[Extracted data entries]

<<<<

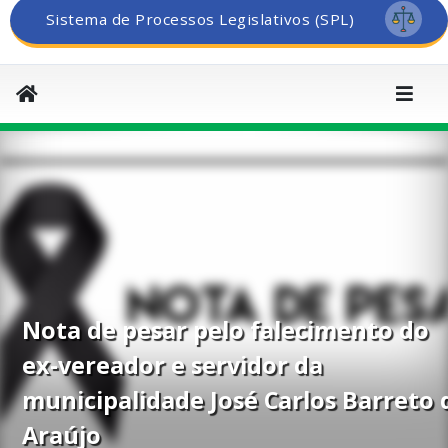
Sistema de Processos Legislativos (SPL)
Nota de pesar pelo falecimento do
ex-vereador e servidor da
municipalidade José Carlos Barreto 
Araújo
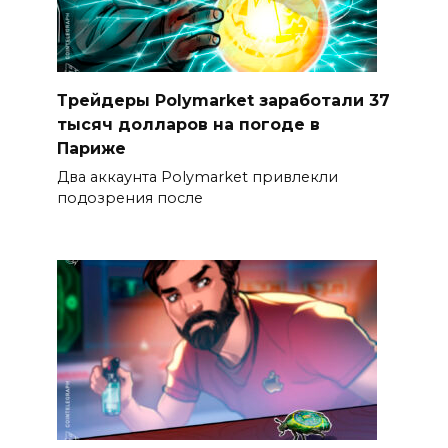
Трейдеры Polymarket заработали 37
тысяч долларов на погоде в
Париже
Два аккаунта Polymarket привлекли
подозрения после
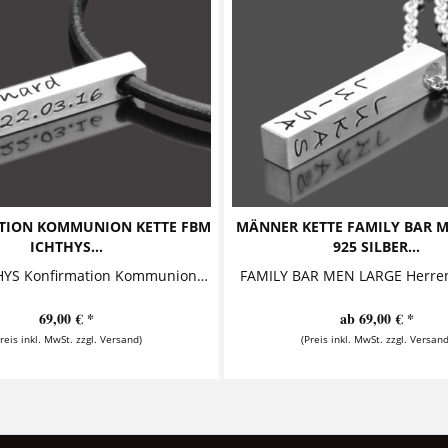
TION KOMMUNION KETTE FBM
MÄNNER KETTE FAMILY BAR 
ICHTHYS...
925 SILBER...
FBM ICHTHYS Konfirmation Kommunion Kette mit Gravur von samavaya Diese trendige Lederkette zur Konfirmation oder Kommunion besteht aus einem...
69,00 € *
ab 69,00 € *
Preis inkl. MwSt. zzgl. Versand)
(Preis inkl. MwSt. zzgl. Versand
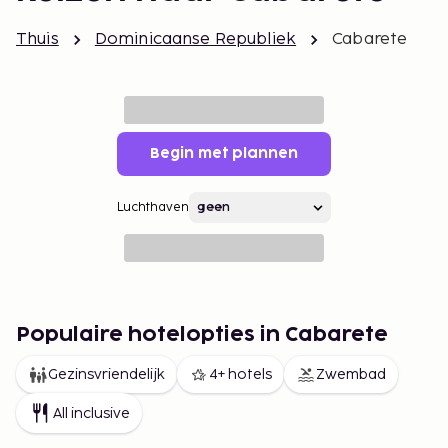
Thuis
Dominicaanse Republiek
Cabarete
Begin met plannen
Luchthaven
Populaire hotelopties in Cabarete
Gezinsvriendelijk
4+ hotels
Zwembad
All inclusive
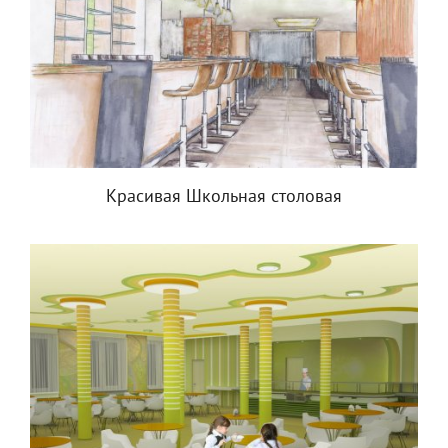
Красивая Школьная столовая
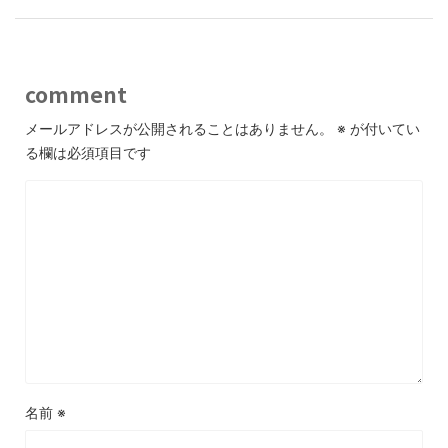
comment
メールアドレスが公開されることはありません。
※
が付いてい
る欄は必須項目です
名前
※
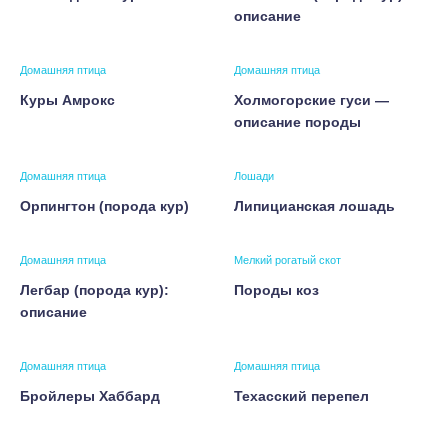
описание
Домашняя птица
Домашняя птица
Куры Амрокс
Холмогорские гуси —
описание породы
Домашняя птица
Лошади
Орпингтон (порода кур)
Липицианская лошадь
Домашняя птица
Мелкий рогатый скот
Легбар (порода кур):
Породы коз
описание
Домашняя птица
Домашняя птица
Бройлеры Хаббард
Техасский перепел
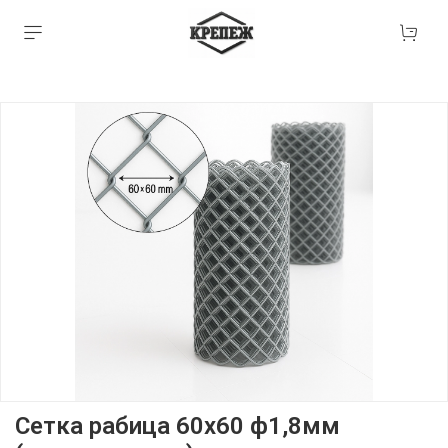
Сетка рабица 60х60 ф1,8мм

>>>>
<<<<

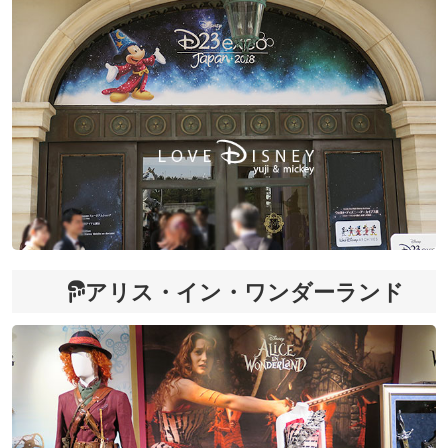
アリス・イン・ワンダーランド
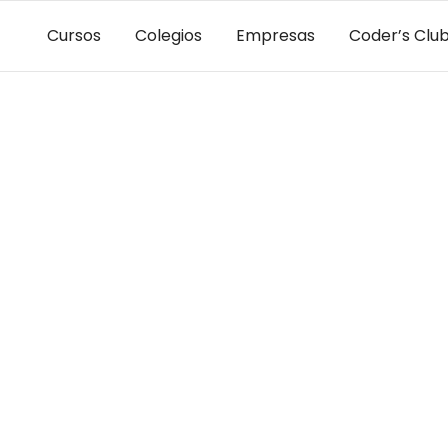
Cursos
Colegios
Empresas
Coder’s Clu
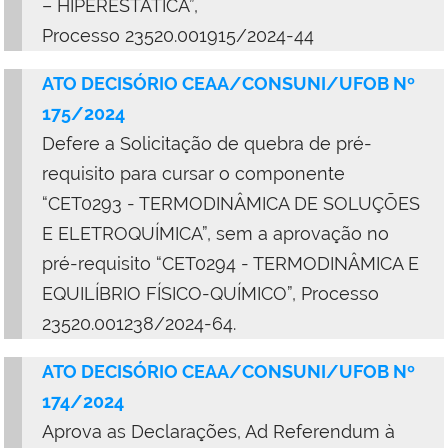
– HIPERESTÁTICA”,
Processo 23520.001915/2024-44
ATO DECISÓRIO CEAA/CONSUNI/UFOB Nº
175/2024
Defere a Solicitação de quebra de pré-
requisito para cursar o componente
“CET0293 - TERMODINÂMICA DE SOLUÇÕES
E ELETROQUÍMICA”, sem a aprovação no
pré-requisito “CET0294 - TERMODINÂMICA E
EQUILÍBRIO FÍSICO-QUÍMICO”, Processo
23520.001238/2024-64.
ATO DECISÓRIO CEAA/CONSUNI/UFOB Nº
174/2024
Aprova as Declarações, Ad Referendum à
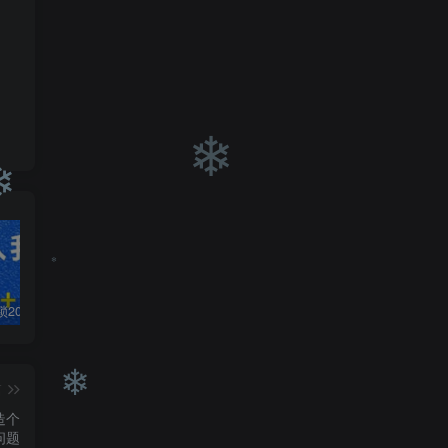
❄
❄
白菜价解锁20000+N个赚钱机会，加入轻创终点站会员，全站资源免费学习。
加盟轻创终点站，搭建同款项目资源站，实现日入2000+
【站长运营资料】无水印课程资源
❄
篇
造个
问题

>>>>

#### REQUEST:
What lines above contain "порода"? Copy them out.

#### THE COMPLETED TASK:
Орпингтон (порода кур)
Легбар (порода кур):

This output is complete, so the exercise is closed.